ラウドナオーブオリース2
コンコン、と扉が叩かれたのか音がする。
どうぞ、と要舞は返事をした。
「入るよ、イル」
その言葉が聞こえたのか、在舞が紅茶とマフィンをお盆に乗せて、それを片手に部屋へと入ってきた。
要舞がヘッドホンを外すと後ろを振り向く。
「ありがとう、アル」
嬉しいな、助かるよ。そう、在舞へと微笑みかけた。
そんな姿に嬉しそうに要舞へと掛けよれば彼の机の上にあるパソコンを見つめる。
パソコン画面は、いつもの曲を作っていた編集画面ではなく、音楽サイトの投稿画面となっていた。
「わ、イル!出来たの?」
お盆を机の上へと置けば、子供のように在舞は思わず手を叩いてはしゃぐ。
その言葉に要舞が頷いた。
はしゃぐ彼の姿にクスクスと笑う。
そんな要舞の姿に在舞は嬉しそうに顔を綻ばした。
要舞は手に持っていたヘッドホンを机へと置けば手を拭く。
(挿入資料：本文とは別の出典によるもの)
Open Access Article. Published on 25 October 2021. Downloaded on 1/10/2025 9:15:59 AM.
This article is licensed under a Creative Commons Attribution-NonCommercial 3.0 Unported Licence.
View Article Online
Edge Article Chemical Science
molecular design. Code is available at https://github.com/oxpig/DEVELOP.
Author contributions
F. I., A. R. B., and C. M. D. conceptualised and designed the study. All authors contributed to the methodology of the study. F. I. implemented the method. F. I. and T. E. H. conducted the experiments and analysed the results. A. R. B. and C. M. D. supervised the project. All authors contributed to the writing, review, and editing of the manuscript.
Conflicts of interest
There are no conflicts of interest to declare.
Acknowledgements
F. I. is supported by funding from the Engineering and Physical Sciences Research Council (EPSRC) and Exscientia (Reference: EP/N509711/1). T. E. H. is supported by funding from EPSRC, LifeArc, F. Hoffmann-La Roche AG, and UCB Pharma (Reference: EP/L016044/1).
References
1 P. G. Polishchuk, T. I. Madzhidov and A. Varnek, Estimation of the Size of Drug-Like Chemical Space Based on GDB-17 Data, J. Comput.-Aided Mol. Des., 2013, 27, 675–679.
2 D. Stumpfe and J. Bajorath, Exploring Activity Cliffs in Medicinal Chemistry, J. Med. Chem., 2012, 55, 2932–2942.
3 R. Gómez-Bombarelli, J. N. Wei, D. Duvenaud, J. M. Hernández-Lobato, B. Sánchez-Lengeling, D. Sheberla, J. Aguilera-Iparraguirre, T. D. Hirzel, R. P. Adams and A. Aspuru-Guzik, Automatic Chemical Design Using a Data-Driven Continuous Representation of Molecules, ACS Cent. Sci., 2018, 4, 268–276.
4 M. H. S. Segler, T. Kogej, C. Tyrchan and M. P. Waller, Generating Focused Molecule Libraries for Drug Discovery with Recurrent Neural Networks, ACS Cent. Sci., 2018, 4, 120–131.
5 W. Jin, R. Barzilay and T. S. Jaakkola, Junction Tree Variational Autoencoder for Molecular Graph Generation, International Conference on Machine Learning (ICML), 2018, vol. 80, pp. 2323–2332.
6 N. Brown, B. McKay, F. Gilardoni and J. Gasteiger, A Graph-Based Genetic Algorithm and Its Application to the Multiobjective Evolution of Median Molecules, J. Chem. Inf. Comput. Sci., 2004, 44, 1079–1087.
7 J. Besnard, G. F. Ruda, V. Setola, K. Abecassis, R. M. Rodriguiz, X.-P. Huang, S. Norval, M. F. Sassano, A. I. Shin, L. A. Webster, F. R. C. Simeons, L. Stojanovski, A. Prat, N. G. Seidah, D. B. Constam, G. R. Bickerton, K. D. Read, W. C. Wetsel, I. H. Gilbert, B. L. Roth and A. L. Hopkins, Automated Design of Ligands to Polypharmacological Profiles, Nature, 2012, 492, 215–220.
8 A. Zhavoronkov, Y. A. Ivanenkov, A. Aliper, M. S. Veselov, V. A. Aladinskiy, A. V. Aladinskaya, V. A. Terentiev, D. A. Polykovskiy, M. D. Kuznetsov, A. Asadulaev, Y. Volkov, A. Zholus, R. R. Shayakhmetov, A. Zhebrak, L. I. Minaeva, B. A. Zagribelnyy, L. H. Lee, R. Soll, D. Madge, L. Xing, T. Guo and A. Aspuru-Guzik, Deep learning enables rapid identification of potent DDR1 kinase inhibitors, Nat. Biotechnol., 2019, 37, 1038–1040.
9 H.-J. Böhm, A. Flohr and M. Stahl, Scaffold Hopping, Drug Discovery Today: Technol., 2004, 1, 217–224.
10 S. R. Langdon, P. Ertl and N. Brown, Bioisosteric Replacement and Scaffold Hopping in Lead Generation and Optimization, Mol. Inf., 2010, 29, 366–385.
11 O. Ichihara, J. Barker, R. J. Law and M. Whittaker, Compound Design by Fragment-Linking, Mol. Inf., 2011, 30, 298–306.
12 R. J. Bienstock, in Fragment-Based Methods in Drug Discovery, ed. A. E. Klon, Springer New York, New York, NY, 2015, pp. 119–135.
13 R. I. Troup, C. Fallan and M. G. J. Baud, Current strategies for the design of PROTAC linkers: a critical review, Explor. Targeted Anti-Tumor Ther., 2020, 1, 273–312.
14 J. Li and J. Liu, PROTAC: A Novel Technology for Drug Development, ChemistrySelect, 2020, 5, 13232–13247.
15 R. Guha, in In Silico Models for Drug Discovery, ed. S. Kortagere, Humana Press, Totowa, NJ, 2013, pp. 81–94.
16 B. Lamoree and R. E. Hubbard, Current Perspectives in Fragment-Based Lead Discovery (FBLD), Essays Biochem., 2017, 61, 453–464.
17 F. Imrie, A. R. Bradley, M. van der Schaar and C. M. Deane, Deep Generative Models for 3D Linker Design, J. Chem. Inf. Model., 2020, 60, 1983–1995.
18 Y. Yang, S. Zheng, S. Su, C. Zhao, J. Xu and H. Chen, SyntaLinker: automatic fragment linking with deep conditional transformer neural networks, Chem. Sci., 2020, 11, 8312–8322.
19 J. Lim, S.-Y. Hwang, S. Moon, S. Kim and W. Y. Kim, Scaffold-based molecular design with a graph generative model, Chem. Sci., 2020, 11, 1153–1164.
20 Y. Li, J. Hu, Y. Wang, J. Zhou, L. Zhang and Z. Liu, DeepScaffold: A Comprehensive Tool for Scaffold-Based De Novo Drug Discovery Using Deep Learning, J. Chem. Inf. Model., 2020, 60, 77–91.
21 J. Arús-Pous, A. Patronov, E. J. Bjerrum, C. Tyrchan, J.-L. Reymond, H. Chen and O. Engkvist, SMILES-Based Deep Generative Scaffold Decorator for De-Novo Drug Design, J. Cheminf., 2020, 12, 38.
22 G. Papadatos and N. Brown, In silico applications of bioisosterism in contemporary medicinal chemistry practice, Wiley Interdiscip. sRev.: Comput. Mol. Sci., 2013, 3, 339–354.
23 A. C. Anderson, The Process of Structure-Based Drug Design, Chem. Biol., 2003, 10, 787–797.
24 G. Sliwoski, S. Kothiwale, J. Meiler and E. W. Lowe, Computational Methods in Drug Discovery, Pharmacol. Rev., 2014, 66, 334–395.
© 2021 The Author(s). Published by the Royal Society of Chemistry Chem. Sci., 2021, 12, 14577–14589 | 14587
机の上に置かれたお盆の上から在舞手作りのマフィンを手に取った。ペリペリとカップを剥けばがぶりつく。
バターの風味に包まれて、ほんのりとした甘さが口いっぱいに広がった。
思わず頬が緩む。
「美味しい……甘いものは得意じゃなけどさ、……アルのなら不思議と食べれるよ」
ありがとう、と要舞が笑う。
その言葉に嬉しそうに安堵しつつ、在舞が顔を綻ばせた。
「わ、本当!?よかった……僕さ、イルのためにイルに作る料理はいつも甘さ控えめにしてるんだよね。喜んでくれて嬉しいや」
ありがとうと嬉しそうにティーポットを持てばティーカップへと紅茶を注ぐ。
とくとく、と紅い液体がティーカップへと流れ落ちていく。
茶葉のいい匂いが部屋へと広がった。
「えっ、そんな気遣いをしてくれていたんだ……知らなかったや。ありがとう、アル」
気を使ってくれてありがとう。嬉しくなったのか、在舞の頭へと手を伸せば優しく撫でた。
懐かしい兄弟の手。そんな優しい温もり。
頭を撫でられればふいに、在舞は一筋の涙を流す。
頬につぅ、と涙が伝った。
そんな彼の反応に要舞が瞳を大きく開く。
「え、あ、だ、大丈夫……?」
在舞の姿にどうしていいのか分からず、戸惑った。
申し訳なさそうに眉を下げれば、頭からごめん、と手を離す。
そんな彼の反応に在舞は大丈夫だと言うように首を横に振る。
「大丈夫…えっと…ね、その、嬉しくて。イルが頭を撫でてくれたことが」
ありがとうと何度も在舞が礼を述べた。指先で涙を拭いながら再び笑う。
在舞にとって、要舞が前の優しかった兄弟に戻った様な気がした。
雨雲か過ぎ去ってきたのか、外の雨が徐々に弱まっている気がする。
風の音がしなくなった。
このままずっと僕だけのイルでいてくれたらいいのに。
在舞は胸元をぎゅ、と強く握り締めれば、そう心の中で呟いた。